Nutrition 2021

Igor Kralik

Speaker at International Nutrition Research Conference 2021 - Igor Kralik
Faculty of Agrobiotechnical Sciences Osijek, China
Title : Efficiency and cost-effectiveness of producing eggs enriched with functional ingredients


Eggs are a significant source of nutrients used in the daily diet. The cost price of eggs of conventional composition is determined by their weight class. With increasing egg weight, the absolute proportions of albumen and egg yolk in grams increase, while the relative proportion of albumen increases and of egg yolk decreases in percentages. Consumers select eggs of various weight grades according to their preferences. Eggs enriched with functional ingredients, nutricines, are also available on the market. Due to their added nutritional value and bioactive compounds, such eggs are priced higher than conventional eggs. The paper presents the efficiency and cost-effectiveness of the production of eggs simultaneously enriched with polyunsaturated n-3 fatty acids, selenium, vitamin E and lutein compared to the production of conventional eggs.
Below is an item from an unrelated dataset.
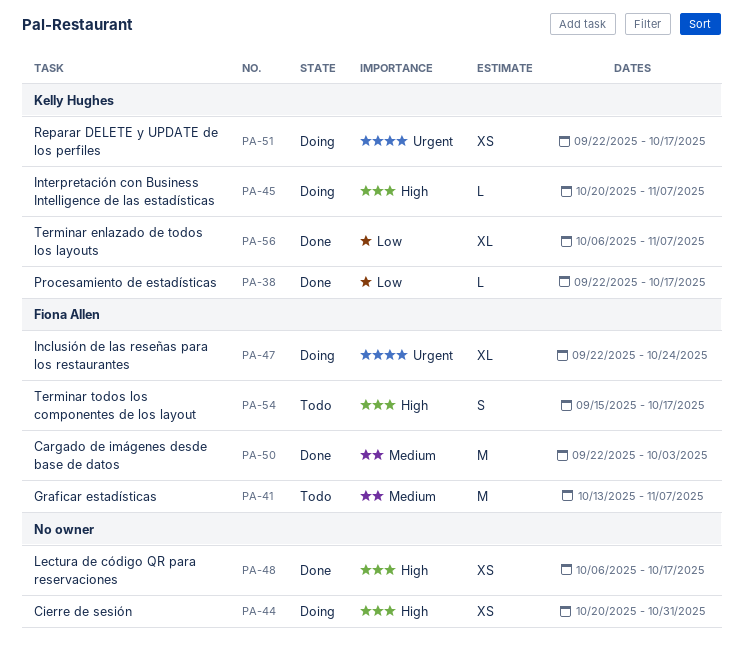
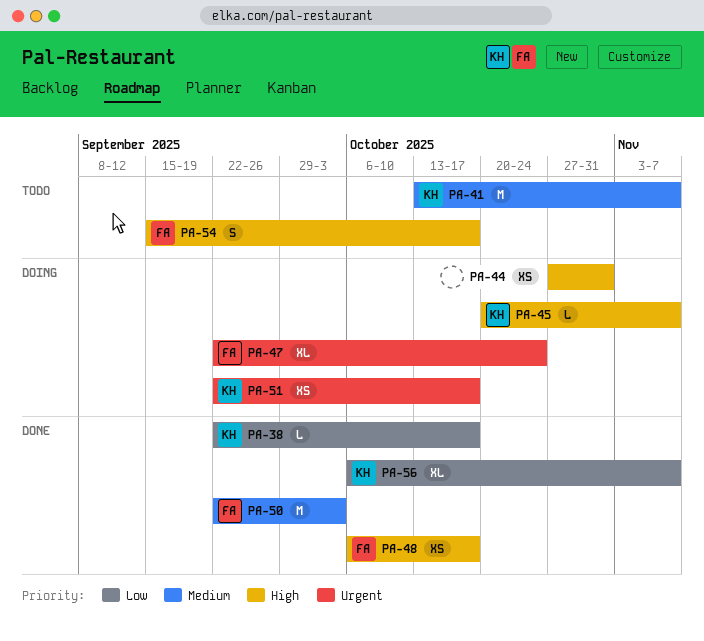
PA-41, owner: Fiona Allen -> Kelly Hughes
PA-44, start: Oct 20 -> Oct 27
PA-48, owner: none -> Fiona Allen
The designed eggs compared to eggs of conventional composition contained: αLNA 462:222 mg/100g of egg yolk, EPA 18.8:0.43 and DHA 486:170 mg/100 g of egg yolk. The total n-3 polyunsaturated fatty acids were 966.8:394 mg/100 g of egg yolk. Enriched eggs contained more selenium in albumen 0.143:0.053 µ/g per gram of egg yolk and in egg yolk 0.662:0.387 µ/g per gram, as well as vitamin E 19.82:12.5 µ/g per gram and lutein 104.95:12.44 µ/g per gram of egg yolk. The efficiency of enriching eggs with nutricines was as follows: 2.45 times for n-3 PUFAs, for selenium in albumen and egg yolk 2.69 and 1.71 times respectively, for vitamin E 1.58 times and for lutein 8.43 times. The economic analysis included revenue (value of eggs and culled laying hens) and expenditures (costs of feed, health care, services and more). The analysis shows gross profit, gross profit rates (%), as well as cost-effectiveness coefficients of producing eggs simultaneously enriched with nutricines and conventional eggs


Dr. Kralik studied at Faculty of Economics, Osijek. He then joined the research group of Prof. Tolusic at Department of Bioeconomics and Rural Development, Faculty of Agrobiotechnical Sciences Osijek (FAZOS) as young researcher. He received his PhD degree in 2011. at the same institution. He obtained the position of an Associate Professor at the FAZOS. His field of research are agricultural market, especially functional food market.